=== Begin Enclosure ===
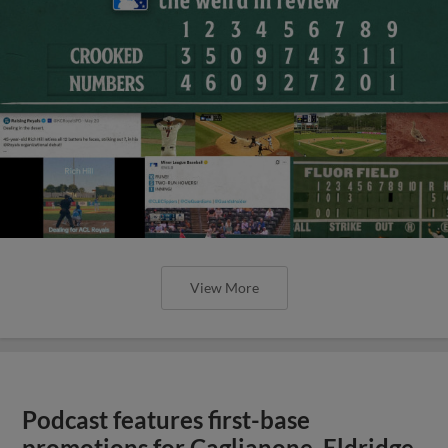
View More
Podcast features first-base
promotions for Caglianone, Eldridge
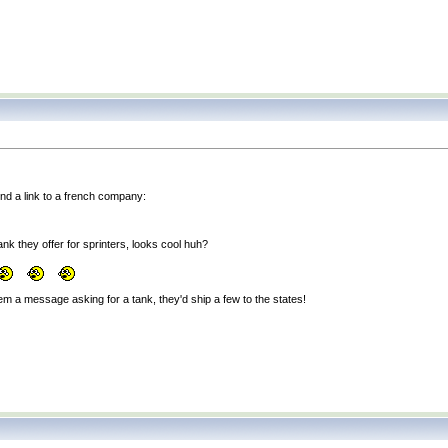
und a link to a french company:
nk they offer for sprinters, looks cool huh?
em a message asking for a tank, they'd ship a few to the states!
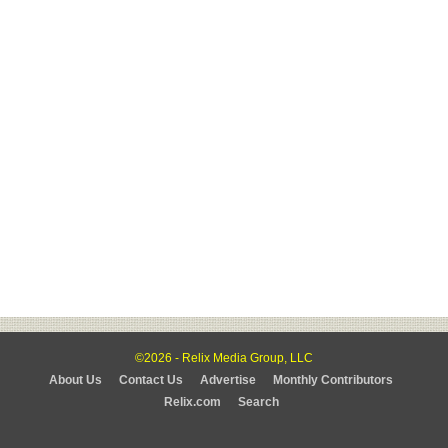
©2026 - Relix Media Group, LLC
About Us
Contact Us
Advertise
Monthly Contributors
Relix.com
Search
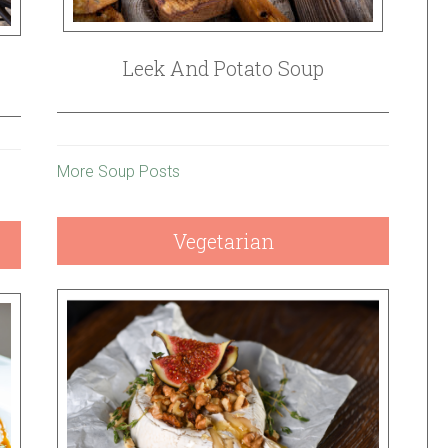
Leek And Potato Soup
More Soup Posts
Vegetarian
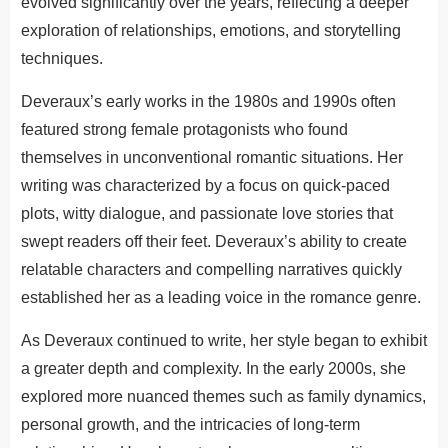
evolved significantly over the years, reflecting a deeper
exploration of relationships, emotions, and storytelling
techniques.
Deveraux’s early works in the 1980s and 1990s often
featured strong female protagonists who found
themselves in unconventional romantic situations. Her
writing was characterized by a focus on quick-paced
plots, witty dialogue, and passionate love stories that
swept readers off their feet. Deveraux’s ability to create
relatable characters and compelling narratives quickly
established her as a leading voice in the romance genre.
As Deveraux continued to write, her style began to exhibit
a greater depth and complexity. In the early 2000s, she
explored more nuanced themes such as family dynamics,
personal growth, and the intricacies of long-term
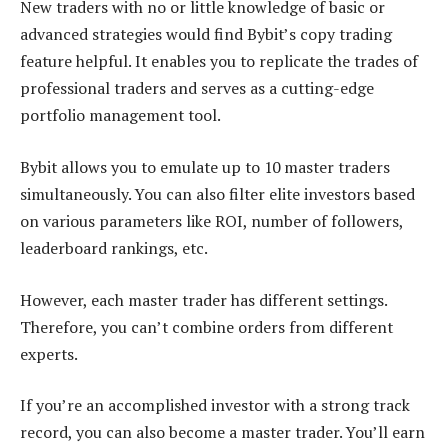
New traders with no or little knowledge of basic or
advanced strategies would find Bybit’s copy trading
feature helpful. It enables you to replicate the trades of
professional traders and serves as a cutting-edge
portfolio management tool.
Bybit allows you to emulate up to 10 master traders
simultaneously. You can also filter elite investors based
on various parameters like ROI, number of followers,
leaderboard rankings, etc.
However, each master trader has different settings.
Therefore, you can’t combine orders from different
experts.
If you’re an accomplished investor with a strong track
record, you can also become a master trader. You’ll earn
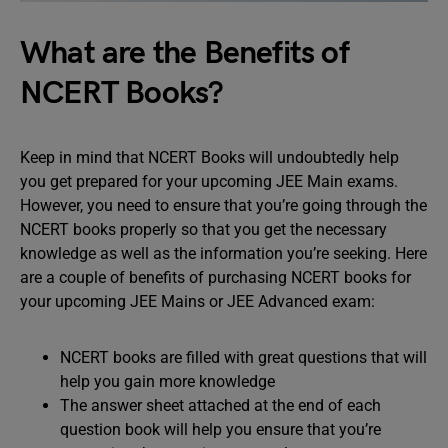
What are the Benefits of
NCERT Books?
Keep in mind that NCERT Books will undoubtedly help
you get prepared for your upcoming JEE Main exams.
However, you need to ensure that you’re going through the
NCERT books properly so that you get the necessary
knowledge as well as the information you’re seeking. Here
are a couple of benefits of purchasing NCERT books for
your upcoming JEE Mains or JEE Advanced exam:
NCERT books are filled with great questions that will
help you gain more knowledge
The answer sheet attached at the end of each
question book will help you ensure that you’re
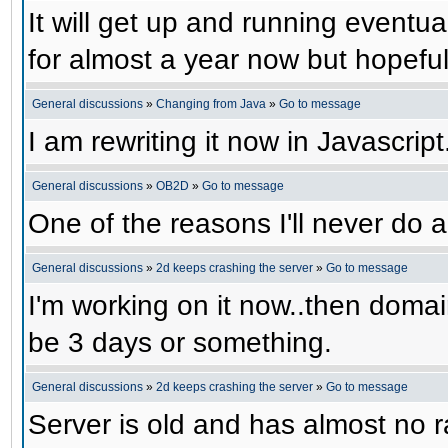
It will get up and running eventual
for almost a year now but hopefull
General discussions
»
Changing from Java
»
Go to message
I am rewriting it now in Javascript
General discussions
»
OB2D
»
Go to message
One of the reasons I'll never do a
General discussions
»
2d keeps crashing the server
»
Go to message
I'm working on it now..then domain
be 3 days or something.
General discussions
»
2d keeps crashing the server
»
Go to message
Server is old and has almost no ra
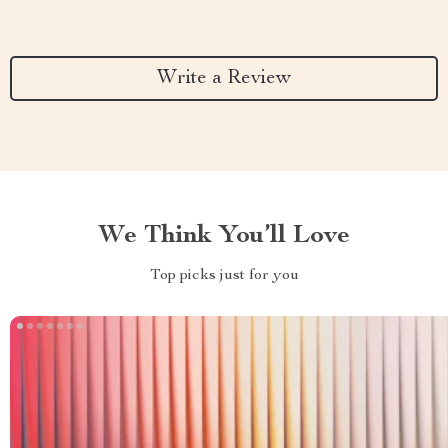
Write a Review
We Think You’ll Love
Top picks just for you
=== End Enclosure ===
Required work: Arrange the lines above as a Markdown table with the columns Row and Text, numbering each row and omitting blank lines. Leave out the picture markers.

Output for this exercise:
| Row | Text |
|---|---|
| 1 | View More |
| 2 | Podcast features first-base |
| 3 | promotions for Caglianone, Eldridge |
| 4 | und a link to a french company: |
| 5 | nk they offer for sprinters, looks cool huh? |
| 6 | em a message asking for a tank, they'd ship a few to the states! |
| 7 | ©2026 - Relix Media Group, LLC |
| 8 | About Us |
| 9 | Contact Us |
| 10 | Advertise |
| 11 | Monthly Contributors |
| 12 | Relix.com |
| 13 | Search |
| 14 | Leek And Potato Soup |
| 15 | More Soup Posts |
| 16 | Vegetarian |
| 17 | evolved significantly over the years, reflecting a deeper |
| 18 | exploration of relationships, emotions, and storytelling |
| 19 | techniques. |
| 20 | Deveraux’s early works in the 1980s and 1990s often |
| 21 | featured strong female protagonists who found |
| 22 | themselves in unconventional romantic situations. Her |
| 23 | writing was characterized by a focus on quick-paced |
| 24 | plots, witty dialogue, and passionate love stories that |
| 25 | swept readers off their feet. Deveraux’s ability to create |
| 26 | relatable characters and compelling narratives quickly |
| 27 | established her as a leading voice in the romance genre. |
| 28 | As Deveraux continued to write, her style began to exhibit |
| 29 | a greater depth and complexity. In the early 2000s, she |
| 30 | explored more nuanced themes such as family dynamics, |
| 31 | personal growth, and the intricacies of long-term |
| 32 | New traders with no or little knowledge of basic or |
| 33 | advanced strategies would find Bybit’s copy trading |
| 34 | feature helpful. It enables you to replicate the trades of |
| 35 | professional traders and serves as a cutting-edge |
| 36 | portfolio management tool. |
| 37 | Bybit allows you to emulate up to 10 master traders |
| 38 | simultaneously. You can also filter elite investors based |
| 39 | on various parameters like ROI, number of followers, |
| 40 | leaderboard rankings, etc. |
| 41 | However, each master trader has different settings. |
| 42 | Therefore, you can’t combine orders from different |
| 43 | experts. |
| 44 | If you’re an accomplished investor with a strong track |
| 45 | record, you can also become a master trader. You’ll earn |
| 46 | What are the Benefits of |
| 47 | NCERT Books? |
| 48 | Keep in mind that NCERT Books will undoubtedly help |
| 49 | you get prepared for your upcoming JEE Main exams. |
| 50 | However, you need to ensure that you’re going through the |
| 51 | NCERT books properly so that you get the necessary |
| 52 | knowledge as well as the information you’re seeking. Here |
| 53 | are a couple of benefits of purchasing NCERT books for |
| 54 | your upcoming JEE Mains or JEE Advanced exam: |
| 55 | NCERT books are filled with great questions that will |
| 56 | help you gain more knowledge |
| 57 | The answer sheet attached at the end of each |
| 58 | question book will help you ensure that you’re |
| 59 | It will get up and running eventual |
| 60 | for almost a year now but hopefull |
| 61 | General discussions |
| 62 | » |
| 63 | Changing from Java |
| 64 | » |
| 65 | Go to message |
| 66 | I am rewriting it now in Javascript |
| 67 | General discussions |
| 68 | » |
| 69 | OB2D |
| 70 | » |
| 71 | Go to message |
| 72 | One of the reasons I'll never do a |
| 73 | General discussions |
| 74 | » |
| 75 | 2d keeps crashing the server |
| 76 | » |
| 77 | Go to message |
| 78 | I'm working on it now..then domain |
| 79 | be 3 days or something. |
| 80 | General discussions |
| 81 | » |
| 82 | 2d keeps crashing the server |
| 83 | » |
| 84 | Go to message |
| 85 | Server is old and has almost no ra |
| 86 | Write a Review |
| 87 | We Think You’ll Love |
| 88 | Top picks just for you |